== Selected extract ==

> On Apr 25, 2017, at 1:08 PM, Shawn Erickson <[email protected]> wrote:
>
>
> On Mon, Dec 5, 2016 at 9:28 AM Joe Groff via swift-users
> <[email protected]> wrote:
>
>> On Dec 4, 2016, at 4:53 PM, Andrew Trick via swift-users
>> <[email protected]> wrote:
>>
>>
>>> On Nov 30, 2016, at 5:40 AM, Anders Ha via swift-users
>>> <[email protected]> wrote:
>>>
>>> Hi guys
>>>
>>> I have recently started adopting lock-free atomics with memory fences, but
>>> it seems Swift at this moment does not have any native instruments.
>>>
>>> Then I read a thread in the Apple Developer Forum
>>> (https://forums.developer.apple.com/thread/49334), which an Apple staff
>>> claimed that all imported atomic operations are "not guaranteed to be
>>> atomic". But for my tests with all optimizations enabled (-Owholemodule and
>>> -O), the OSAtomic primitives and stdatomic fences do not seem going wild.
>>>
>>> Is these `atomic_*` and `OSAtomic*` primitives really unsafe in Swift as
>>> claimed? It doesn't seem like the Swift compiler would reorder memory
>>> accesses around a C function call that it wouldn't be able to see through.
>>
>> Did you get an answer to this? I’m not sure what led you to believe the
>> primitives are unsafe in Swift. Importing them doesn’t change their
>> semantics.

===
== Extracted entries ==

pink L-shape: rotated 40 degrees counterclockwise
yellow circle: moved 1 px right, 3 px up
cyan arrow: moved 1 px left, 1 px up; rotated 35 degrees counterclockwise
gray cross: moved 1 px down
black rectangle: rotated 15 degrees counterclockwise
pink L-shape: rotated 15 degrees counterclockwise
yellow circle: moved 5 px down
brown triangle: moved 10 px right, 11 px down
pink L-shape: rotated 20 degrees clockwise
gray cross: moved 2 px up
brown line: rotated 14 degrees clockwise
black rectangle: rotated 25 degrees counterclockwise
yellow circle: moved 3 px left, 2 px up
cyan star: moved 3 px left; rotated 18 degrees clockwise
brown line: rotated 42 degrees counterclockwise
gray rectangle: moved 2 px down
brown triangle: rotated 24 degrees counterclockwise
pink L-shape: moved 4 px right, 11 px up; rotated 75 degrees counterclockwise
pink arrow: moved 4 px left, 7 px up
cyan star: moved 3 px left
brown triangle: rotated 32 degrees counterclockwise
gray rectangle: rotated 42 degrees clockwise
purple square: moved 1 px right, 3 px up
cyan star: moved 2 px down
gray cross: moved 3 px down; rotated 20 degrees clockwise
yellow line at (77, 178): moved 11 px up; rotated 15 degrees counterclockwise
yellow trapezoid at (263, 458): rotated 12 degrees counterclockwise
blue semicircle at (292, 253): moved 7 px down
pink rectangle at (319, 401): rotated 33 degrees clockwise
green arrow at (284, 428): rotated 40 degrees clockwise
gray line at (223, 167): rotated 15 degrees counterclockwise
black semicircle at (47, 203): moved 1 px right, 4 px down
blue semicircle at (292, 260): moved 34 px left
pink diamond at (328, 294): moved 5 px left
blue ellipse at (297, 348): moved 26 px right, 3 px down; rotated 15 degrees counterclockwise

===

§ **Try it**
Pick up the mailing-list thread above on lock-free atomics in Swift and continue it from its last sentence.

§ **Result**
>
> If you apply them to memory you allocated manually with malloc/free on
> UnsafeMutablePointer's allocation methods, then yeah, they should work as
> they do in C. That's the safest way to use these functions today. Passing a
> Swift `var` inout to one of these functions does not guarantee that accesses
> to that var will maintain atomicity, since there may be bridging or
> reabstracting conversions happening under the hood.
>
> -Joe
>
> Is the following in the ball park of being correct (going back over some old
> code we have)...
>
> public struct AtomicBool {
>
> private static let bitLocation: UInt32 = 0
> private static let trueValue: UInt8 = 0x80
> private static let falseValue: UInt8 = 0x00
>
> private let value = UnsafeMutablePointer<UInt8>.allocate(capacity: 1) //
> TODO - leaking right? How to deal with that in a struct situation...?
> public var onSet: ((_ old: Bool, _ new: Bool) -> ())?
>
> public init(_ intialValue: Bool = false) {
> value.initialize(to: intialValue ? AtomicBool.trueValue :
> AtomicBool.falseValue)
> onSet = nil
> }
>
> public init(_ intialValue: Bool = false, onSet: ((_ old: Bool, _ new:
> Bool) -> ())?) {
> value.initialize(to: intialValue ? AtomicBool.trueValue :
> AtomicBool.falseValue)
> self.onSet = onSet
> }
>
> public mutating func set(_ newValue: Bool) {
> _ = getAndSet(newValue)
> }
>
> public mutating func getAndSet(_ newValue: Bool) -> Bool {
> let oldValue: Bool
> if newValue {
> oldValue =
> Darwin.OSAtomicTestAndSetBarrier(AtomicBool.bitLocation, value)
> }
> else {
> oldValue =
> Darwin.OSAtomicTestAndClearBarrier(AtomicBool.bitLocation, value)
> }
>
> onSet?(oldValue, newValue)
> return oldValue
> }
>
> public func get() -> Bool { // TODO - document the lazy "safety" aspect
> of get
> return value.pointee != AtomicBool.falseValue
> }
That looks OK. It might be better to provide an allocate/deallocate or with {
... } interface instead of burying the allocate call in the initializer since
the user will need to handle the deallocation of the buffer at some point.